### Job
From the entries, return every line where the string "shade" shows up.

== Segment start ==

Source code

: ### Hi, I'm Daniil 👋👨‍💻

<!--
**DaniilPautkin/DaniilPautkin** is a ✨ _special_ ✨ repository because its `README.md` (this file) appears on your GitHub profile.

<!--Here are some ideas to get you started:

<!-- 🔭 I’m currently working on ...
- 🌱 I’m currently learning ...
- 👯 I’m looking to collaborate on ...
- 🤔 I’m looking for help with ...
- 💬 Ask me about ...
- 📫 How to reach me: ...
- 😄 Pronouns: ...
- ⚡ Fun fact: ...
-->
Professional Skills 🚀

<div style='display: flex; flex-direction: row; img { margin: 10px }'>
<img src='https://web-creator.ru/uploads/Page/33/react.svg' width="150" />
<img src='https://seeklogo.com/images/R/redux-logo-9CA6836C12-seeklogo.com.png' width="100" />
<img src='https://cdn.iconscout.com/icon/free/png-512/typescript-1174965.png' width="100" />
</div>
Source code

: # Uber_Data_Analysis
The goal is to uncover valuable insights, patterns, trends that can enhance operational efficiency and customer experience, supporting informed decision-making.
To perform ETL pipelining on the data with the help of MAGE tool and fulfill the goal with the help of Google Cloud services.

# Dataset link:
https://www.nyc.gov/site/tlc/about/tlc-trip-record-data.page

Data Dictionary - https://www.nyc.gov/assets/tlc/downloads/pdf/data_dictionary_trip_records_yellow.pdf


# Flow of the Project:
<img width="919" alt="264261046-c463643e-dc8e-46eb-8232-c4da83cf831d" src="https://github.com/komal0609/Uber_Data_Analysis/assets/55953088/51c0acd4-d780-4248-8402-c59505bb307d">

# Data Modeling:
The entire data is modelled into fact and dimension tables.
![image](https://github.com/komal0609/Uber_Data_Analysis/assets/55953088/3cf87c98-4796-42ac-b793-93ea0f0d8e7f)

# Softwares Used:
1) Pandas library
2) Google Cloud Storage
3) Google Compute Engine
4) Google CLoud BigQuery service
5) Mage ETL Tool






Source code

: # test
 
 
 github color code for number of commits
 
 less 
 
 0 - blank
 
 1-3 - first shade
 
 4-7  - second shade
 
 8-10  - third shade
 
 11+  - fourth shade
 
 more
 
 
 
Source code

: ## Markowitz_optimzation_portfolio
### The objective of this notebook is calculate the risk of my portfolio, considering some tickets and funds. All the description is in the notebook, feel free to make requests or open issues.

== Segment end ==

### Solution to the exercise
 1-3 - first shade
 4-7  - second shade
 8-10  - third shade
 11+  - fourth shade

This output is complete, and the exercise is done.